PROBLEM TO SOLVE:
The line containing "В глухой тайге Сектора 0-С время застыло на" marks the start of the required copy, which runs to the final line of the entries; return those lines exactly, without any pictures.

(Saved entries)

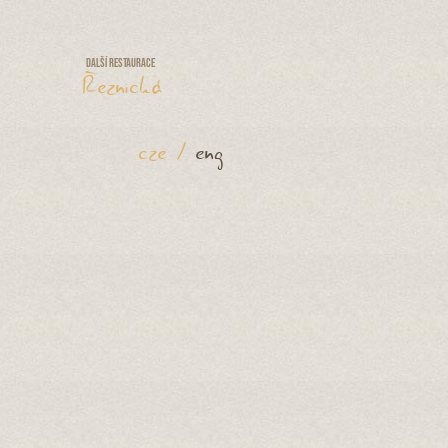
Další restaurace
Řeznická
cze
/
eng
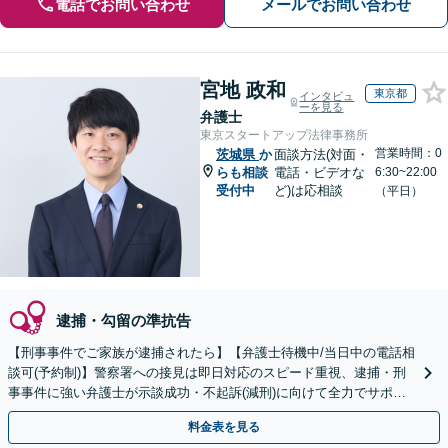
電話でお問い合わせ
メールでお問い合わせ
宮地 政和
東京都
インタビュ
ーを見る
弁護士
東京スタートアップ法律事務所
営業時間：0
茨城県
か
面談方法(対面・
らも相談
電話・ビデオな
6:30~22:00
受付中
ど)は応相談
（平日）
逮捕・勾留の準抗告
【刑事事件でご家族が逮捕されたら】【弁護士待機中/当日中の電話相
談可(予約制)】警察署への接見は即日対応のスピード重視、逮捕・刑
事事件に強い弁護士が示談成功・不起訴(減刑)に向けて全力でサポー
トします。【加害者側の相談専門】
料金表を見る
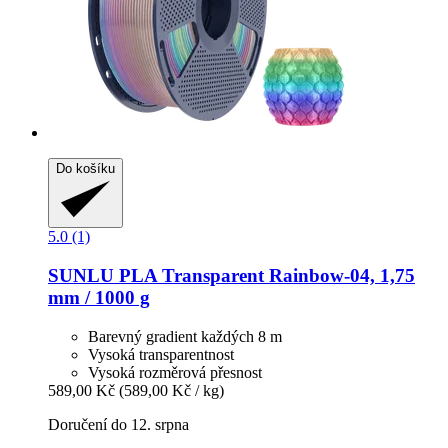
Do košíku
5.0 (1)
SUNLU
PLA Transparent Rainbow-​04, 1,75
mm / 1000 g
Barevný gradient každých 8 m
Vysoká transparentnost
Vysoká rozměrová přesnost
589,00 Kč
(589,00 Kč / kg)
Doručení do 12. srpna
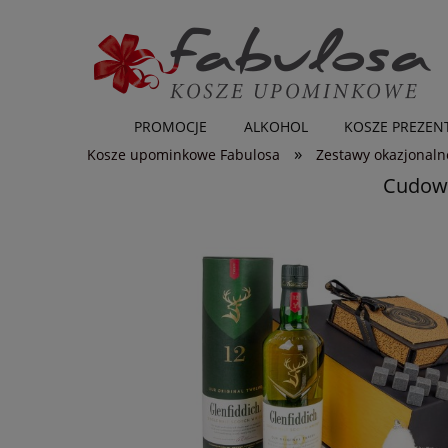
PROMOCJE
ALKOHOL
KOSZE PREZE
»
Kosze upominkowe Fabulosa
Zestawy okazjonaln
Cudown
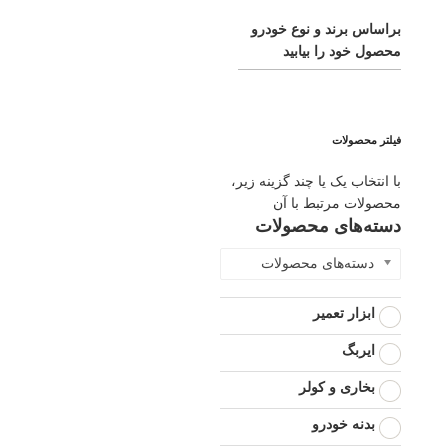
براساس برند و نوع خودرو
محصول خود را بیابید
فیلتر محصولات
با انتخاب یک یا چند گزینه زیر،
محصولات مرتبط با آن
دسته‌های محصولات
دسته‌های محصولات
ابزار تعمیر
ایربگ
بخاری و کولر
بدنه خودرو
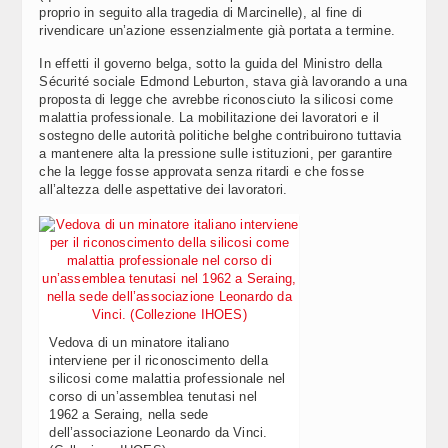
proprio in seguito alla tragedia di Marcinelle), al fine di
rivendicare un’azione essenzialmente già portata a termine.
In effetti il governo belga, sotto la guida del Ministro della
Sécurité sociale Edmond Leburton, stava già lavorando a una
proposta di legge che avrebbe riconosciuto la silicosi come
malattia professionale. La mobilitazione dei lavoratori e il
sostegno delle autorità politiche belghe contribuirono tuttavia
a mantenere alta la pressione sulle istituzioni, per garantire
che la legge fosse approvata senza ritardi e che fosse
all’altezza delle aspettative dei lavoratori.
Vedova di un minatore italiano
interviene per il riconoscimento della
silicosi come malattia professionale nel
corso di un’assemblea tenutasi nel
1962 a Seraing, nella sede
dell’associazione Leonardo da Vinci.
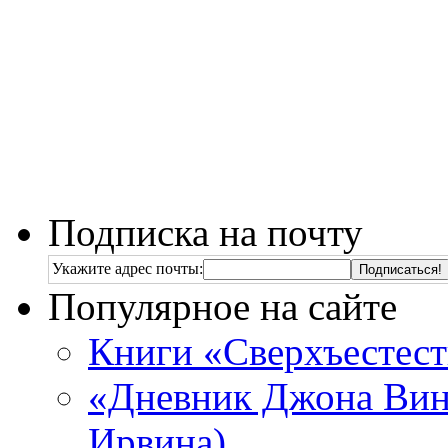
Подписка на почту
Укажите адрес почты:
Популярное на сайте
Книги «Сверхъестес
«Дневник Джона Винч
Ирвина)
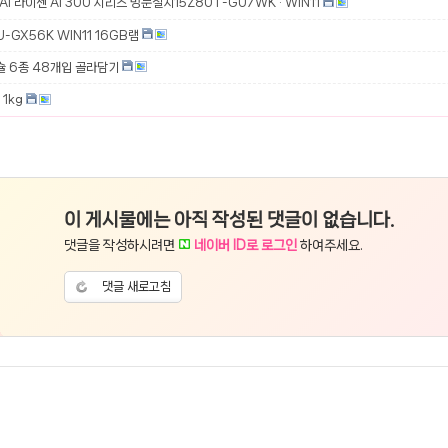
 AI 라이젠 AI 300 시리즈 방문설치15Z80T-GU7WK · WIN11
-GX56K WIN11 16GB램
슐 6종 48개입 골라담기
1kg
이 게시물에는 아직 작성된 댓글이 없습니다.
댓글을 작성하시려면
네이버 ID로 로그인
하여주세요.
댓글 새로고침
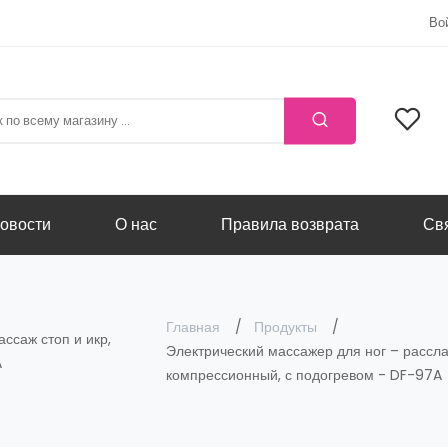
Во
овости
О нас
Правила возврата
Свя
Главная
Продукты
ссаж стоп и икр,
Электрический массажер для ног – рассл
A
компрессионный, с подогревом - DF-97A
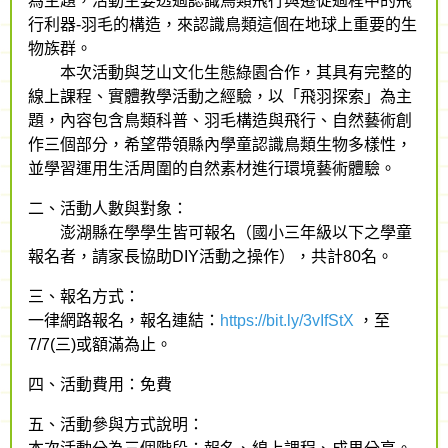
為主題，活動主要透過認識鳥類飛行與遷徙過程中的飛
行利器-羽毛的構造，來認識鳥類這個在地球上重要的生
物族群。
本次活動與芝山文化生態綠園合作，其具有完整的
線上課程、實體教學活動之經驗，以「飛羽探索」為主
題，內容包含鳥類科普、羽毛構造與飛行、自然藝術創
作三個部分，希望帶領縣內學童認識鳥類生物多樣性，
並學習運用生活周圍的自然素材進行環境藝術體驗。
二、活動人數與對象：
澎湖縣在學學生皆可報名（國小三年級以下之學童
報名者，請家長協助DIY活動之操作），共計80名。
三、報名方式：
一律網路報名，報名連結：
https://bit.ly/3vIfStX
，至
7/7(三)或額滿為止。
四、活動費用：免費
五、活動參與方式說明：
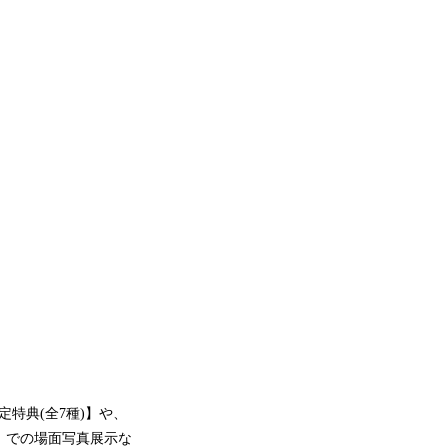
特典(全7種)】や、
」での場面写真展示な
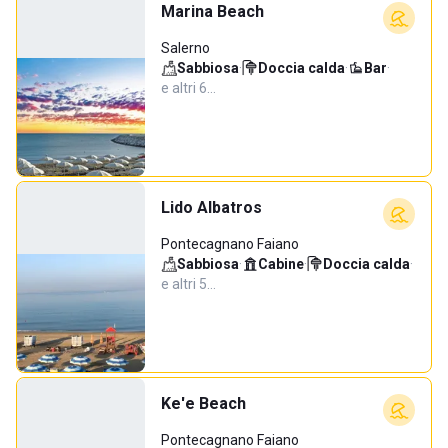
Marina Beach
Salerno
Sabbiosa
·
Doccia calda
·
Bar
·
e altri 6…
Lido Albatros
Pontecagnano Faiano
Sabbiosa
·
Cabine
·
Doccia calda
·
e altri 5…
Ke'e Beach
Pontecagnano Faiano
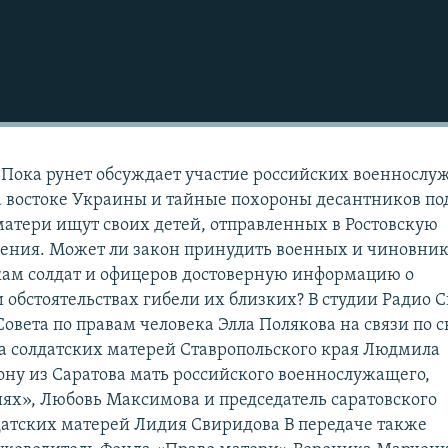
 Пока рунет обсуждает участие российских военносл
а востоке Украины и тайные похороны десантников по
матери ищут своих детей, отправленных в Ростовскую
чения. Может ли закон принудить военных и чиновни
кам солдат и офицеров достоверную информацию о
обстоятельствах гибели их близких? В студии Радио С
овета по правам человека Элла Полякова на связи по 
а солдатских матерей Ставропольского края Людмила
фону из Саратова мать российского военнослужащего,
ях», Любовь Максимова и председатель саратовского
датских матерей Лидия Свиридова В передаче также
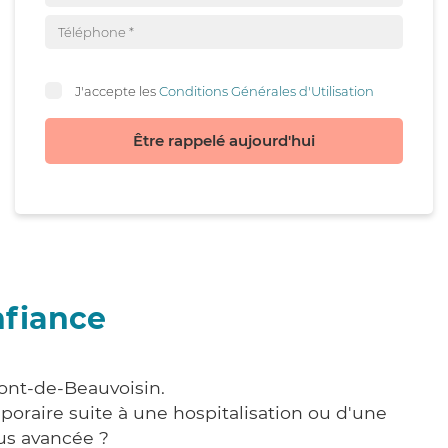
J'accepte les
Conditions Générales d'Utilisation
Être rappelé aujourd'hui
nfiance
Pont-de-Beauvoisin.
poraire suite à une hospitalisation ou d'une
us avancée ?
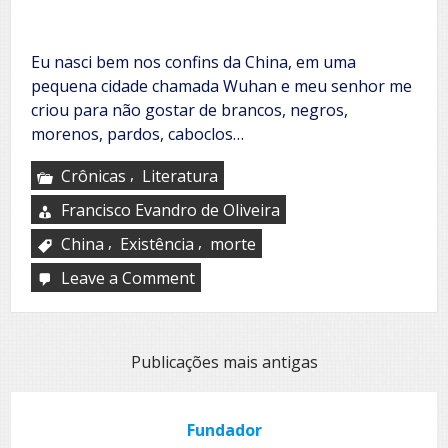
Eu nasci bem nos confins da China, em uma
pequena cidade chamada Wuhan e meu senhor me
criou para não gostar de brancos, negros,
morenos, pardos, caboclos…
,
Crônicas
Literatura
Francisco Evandro de Oliveira
,
,
China
Existência
morte
Leave a Comment
on
Eu
sou
a
morte
Navegação
Publicações mais antigas
por
posts
Fundador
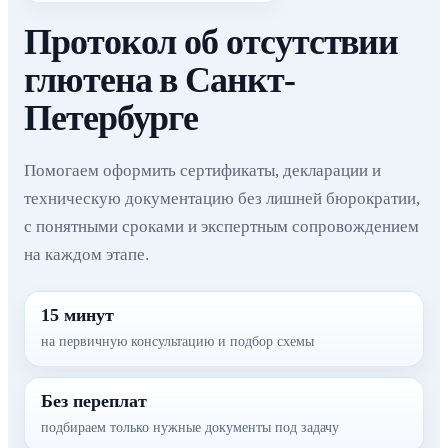
Протокол об отсутствии
глютена в Санкт-
Петербурге
Помогаем оформить сертификаты, декларации и
техническую документацию без лишней бюрократии,
с понятными сроками и экспертным сопровождением
на каждом этапе.
15 минут
на первичную консультацию и подбор схемы
Без переплат
подбираем только нужные документы под задачу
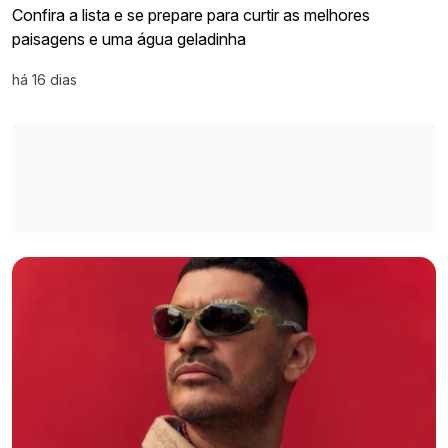
Confira a lista e se prepare para curtir as melhores
paisagens e uma água geladinha
há 16 dias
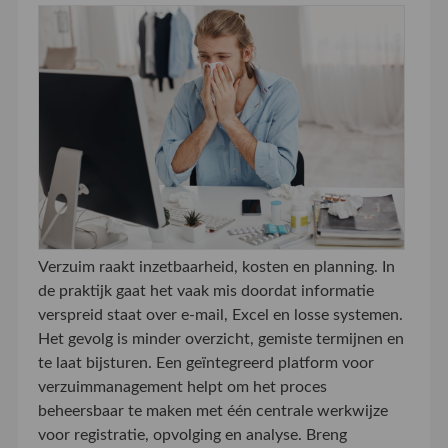
Verzuim raakt inzetbaarheid, kosten en planning. In
de praktijk gaat het vaak mis doordat informatie
verspreid staat over e-mail, Excel en losse systemen.
Het gevolg is minder overzicht, gemiste termijnen en
te laat bijsturen. Een geïntegreerd platform voor
verzuimmanagement helpt om het proces
beheersbaar te maken met één centrale werkwijze
voor registratie, opvolging en analyse. Breng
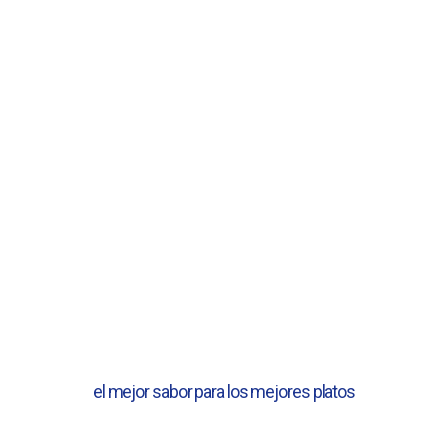
el mejor sabor para los mejores platos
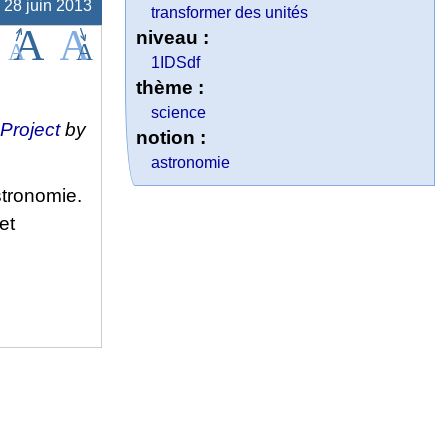
e 28 juin 2013
transformer des unités
niveau :
1IDSdf
thème :
science
Project
by
notion :
astronomie
astronomie.
et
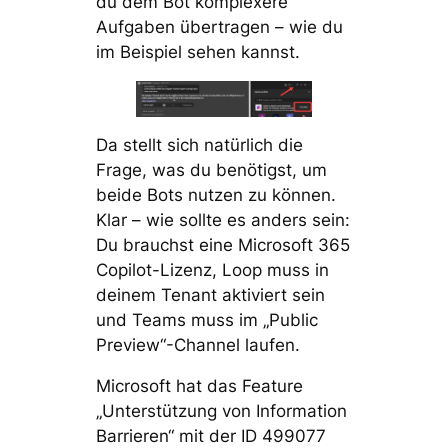
du dem Bot komplexere
Aufgaben übertragen – wie du
im Beispiel sehen kannst.
Da stellt sich natürlich die
Frage, was du benötigst, um
beide Bots nutzen zu können.
Klar – wie sollte es anders sein:
Du brauchst eine Microsoft 365
Copilot-Lizenz, Loop muss in
deinem Tenant aktiviert sein
und Teams muss im „Public
Preview“-Channel laufen.
Microsoft hat das Feature
„Unterstützung von Information
Barrieren“ mit der ID 499077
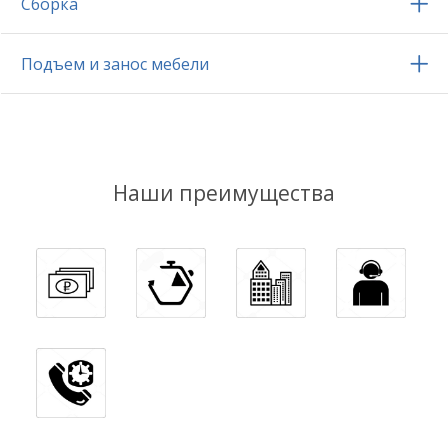
Сборка
Подъем и занос мебели
Наши преимущества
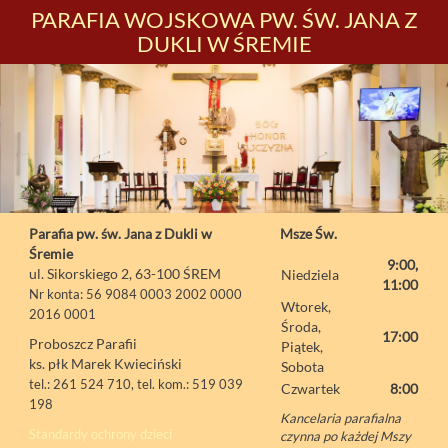
PARAFIA WOJSKOWA PW. ŚW. JANA Z
DUKLI W ŚREMIE
Parafia pw. św. Jana z Dukli w
Msze Św.
Śremie
9:00,
ul. Sikorskiego 2, 63-100 ŚREM
Niedziela
11:00
Nr konta: 56 9084 0003 2002 0000
Wtorek,
2016 0001
Środa,
17:00
Proboszcz Parafii
Piątek,
ks. płk Marek Kwieciński
Sobota
tel.: 261 524 710, tel. kom.: 519 039
Czwartek
8:00
198
Kancelaria parafialna
Standardy ochrony dzieci
czynna po każdej Mszy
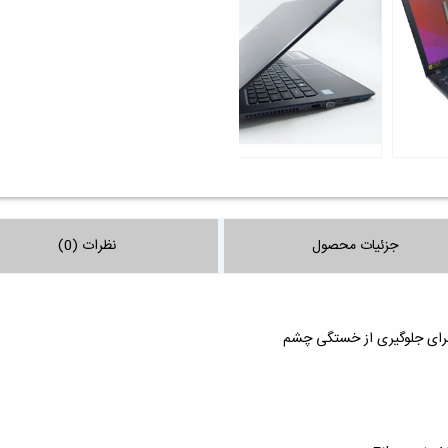
جزئیات محصول
نظرات (0)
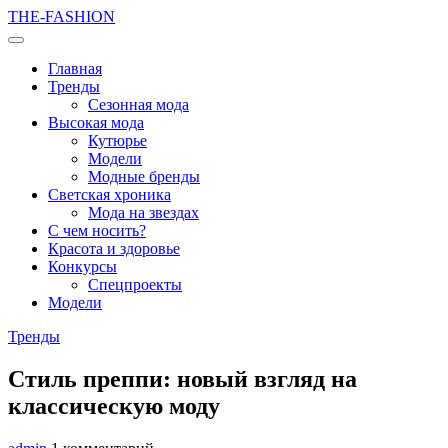
THE-FASHION
Главная
Тренды
Сезонная мода
Высокая мода
Кутюрье
Модели
Модные бренды
Светская хроника
Мода на звездах
С чем носить?
Красота и здоровье
Конкурсы
Спецпроекты
Модели
Тренды
Стиль преппи: новый взгляд на
классическую моду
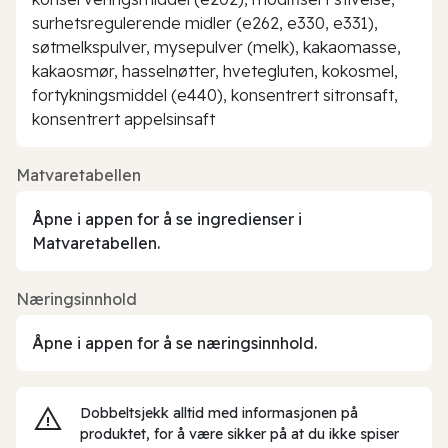
surhetsregulerende midler (e262, e330, e331),
søtmelkspulver, mysepulver (melk), kakaomasse,
kakaosmør, hasselnøtter, hvetegluten, kokosmel,
fortykningsmiddel (e440), konsentrert sitronsaft,
konsentrert appelsinsaft
Matvaretabellen
Åpne i appen for å se ingredienser i
Matvaretabellen.
Næringsinnhold
Åpne i appen for å se næringsinnhold.
Dobbeltsjekk alltid med informasjonen på
produktet, for å være sikker på at du ikke spiser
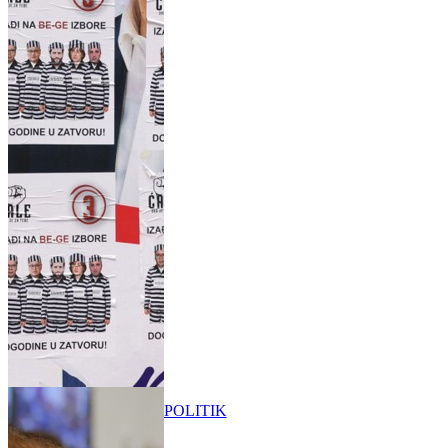
POLITIK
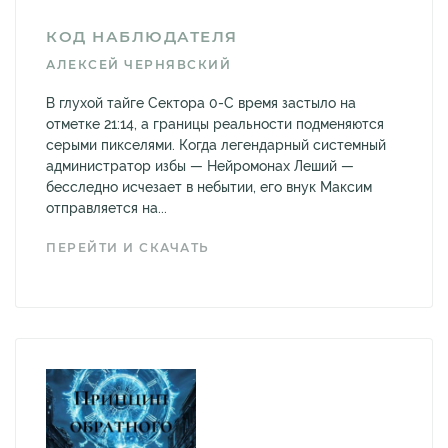
КОД НАБЛЮДАТЕЛЯ
АЛЕКСЕЙ ЧЕРНЯВСКИЙ
В глухой тайге Сектора 0-С время застыло на
отметке 21:14, а границы реальности подменяются
серыми пикселями. Когда легендарный системный
администратор избы — Нейромонах Леший —
бесследно исчезает в небытии, его внук Максим
отправляется на...
ПЕРЕЙТИ И СКАЧАТЬ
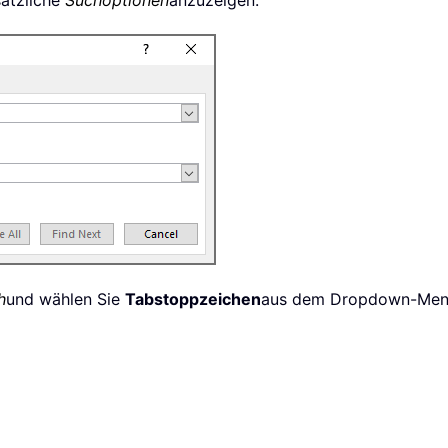
sätzliche
Suchoptionen
anzuzeigen.
h
und wählen Sie
Tabstoppzeichen
aus dem Dropdown-Me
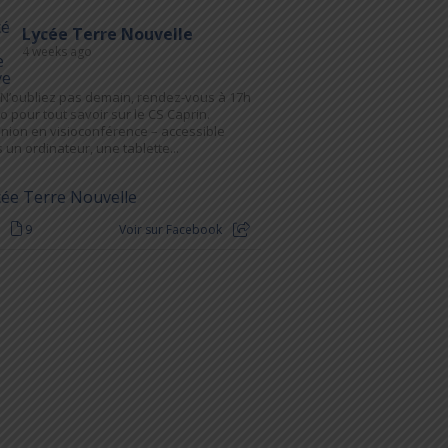
Lycée Terre Nouvelle
4 weeks ago
N’oubliez pas demain, rendez-vous à 17h
io pour tout savoir sur le CS Caprin.
nion en visioconférence – accessible
 un ordinateur, une tablette...
9
Voir sur Facebook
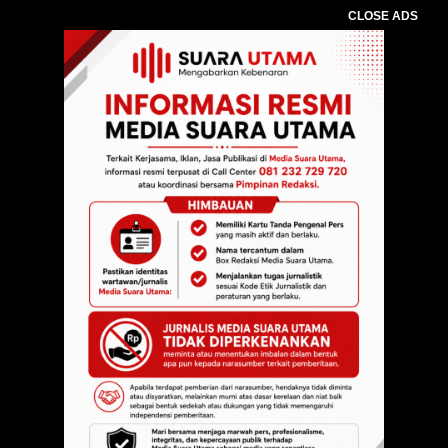
CLOSE ADS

PROBLEM SOLUTION:
В глухой тайге Сектора 0-С время застыло на
отметке 21:14, а границы реальности подменяются
серыми пикселями. Когда легендарный системный
администратор избы — Нейромонах Леший —
бесследно исчезает в небытии, его внук Максим
отправляется на...
ПЕРЕЙТИ И СКАЧАТЬ
sätzliche
Suchoptionen
anzuzeigen.
h
und wählen Sie
Tabstoppzeichen
aus dem Dropdown-Me
Lycée Terre Nouvelle
4 weeks ago
N’oubliez pas demain, rendez-vous à 17h
io pour tout savoir sur le CS Caprin.
nion en visioconférence – accessible
 un ordinateur, une tablette...
9
Voir sur Facebook
CLOSE ADS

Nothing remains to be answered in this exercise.